Exercise:
Using the thesis abstract, please explain in one to three sentences why SIFT-MS analysis calls for specific mathematical methods.

Document section:
-=-=-

Design and Implementation of Analytical Mathematics for SIFT-MS Medical Applications
Degree GrantorUniversity of Canterbury
Degree NameDoctor of Philosophy
Selected Ion Flow Tube-Mass spectrometry (SIFT-MS) is an analytical measurement technology for the real-time quantification of volatile organic compounds in gaseous samples. This technology has current and potential applications in a wide variety of industries, although the focus of this research is in medical science. In this field, SIFT-MS has potential as a diagnostic device, capable of determining the presence of a particular disease or condition. In addition, SIFT-MS can be used to monitor the progression of a disease state, or predict deviations from expected behaviour. Lastly, SIFT-MS can be used for the identification of biomarkers of a particular disease state. All these possibilities are available non-invasively and in real-time, by analysing breath samples.
SIFT-MS produces an extensive amount of data, requiring specific mathematical methods to identify biomarker masses that differ significantly between populations or time-points. Two classification methods are presented for the analysis of SIFT-MS mass scan data. The first method is a cross-sectional classification model, intended to differentiate between the diseased and non-diseased state. This model was validated in a simple test case. The second method is a longitudinal classification model, intended to identify key biomarkers that change over time, or in response to treatment.
Both of these classification models were validated in 2 clinical trials, investigating renal function in humans and rats. The first clinical trial monitored changes in breath ammonia, TMA and acetone concentrations over the course of dialysis treatment. Correlations with the current gold standard plasma creatinine, and blood urea nitrogen were reported. Finally, biomarkers of renal function were identified that change predictably over the course of treatment.
The second trial induced acute renal failure in rats, and monitored the change in renal function observed during recovery. For comparison and validation of the result, a 2-compartment model was developed for estimating renal function via a bolus injection of a radio-labelled inulin tracer, and was compared with the current gold standard plasma creatinine measurement, modified using the Cockcroft-Gault equation for rats. These two methods were compared with SIFT-MS monitoring of breath analytes, to examine the potential for non-invasive biomarkers of kidney function. Results show good promise for the non-invasive, real-time monitoring of breath analytes for diagnosis and monitoring of kidney function, and, potentially, other disease states.

-=-=-

Data provided:

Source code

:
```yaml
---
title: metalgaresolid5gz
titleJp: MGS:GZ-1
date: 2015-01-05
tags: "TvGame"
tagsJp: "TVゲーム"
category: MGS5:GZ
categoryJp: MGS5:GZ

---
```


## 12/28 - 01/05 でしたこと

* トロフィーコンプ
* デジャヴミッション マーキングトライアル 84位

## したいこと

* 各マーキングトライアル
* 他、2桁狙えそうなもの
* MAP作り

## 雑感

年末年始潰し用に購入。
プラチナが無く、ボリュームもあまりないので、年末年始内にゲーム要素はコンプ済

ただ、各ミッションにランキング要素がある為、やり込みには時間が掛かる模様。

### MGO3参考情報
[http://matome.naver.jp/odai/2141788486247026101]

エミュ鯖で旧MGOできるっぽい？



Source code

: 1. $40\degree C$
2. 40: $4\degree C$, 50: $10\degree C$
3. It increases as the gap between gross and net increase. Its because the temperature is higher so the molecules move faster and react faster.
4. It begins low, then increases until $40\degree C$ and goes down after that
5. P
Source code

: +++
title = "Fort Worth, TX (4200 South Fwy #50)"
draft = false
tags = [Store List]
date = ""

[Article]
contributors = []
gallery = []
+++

-=-=-

Answer box:
SIFT-MS produces an extensive amount of data. Specific mathematical methods are needed to identify the biomarker masses that differ significantly between populations or time-points.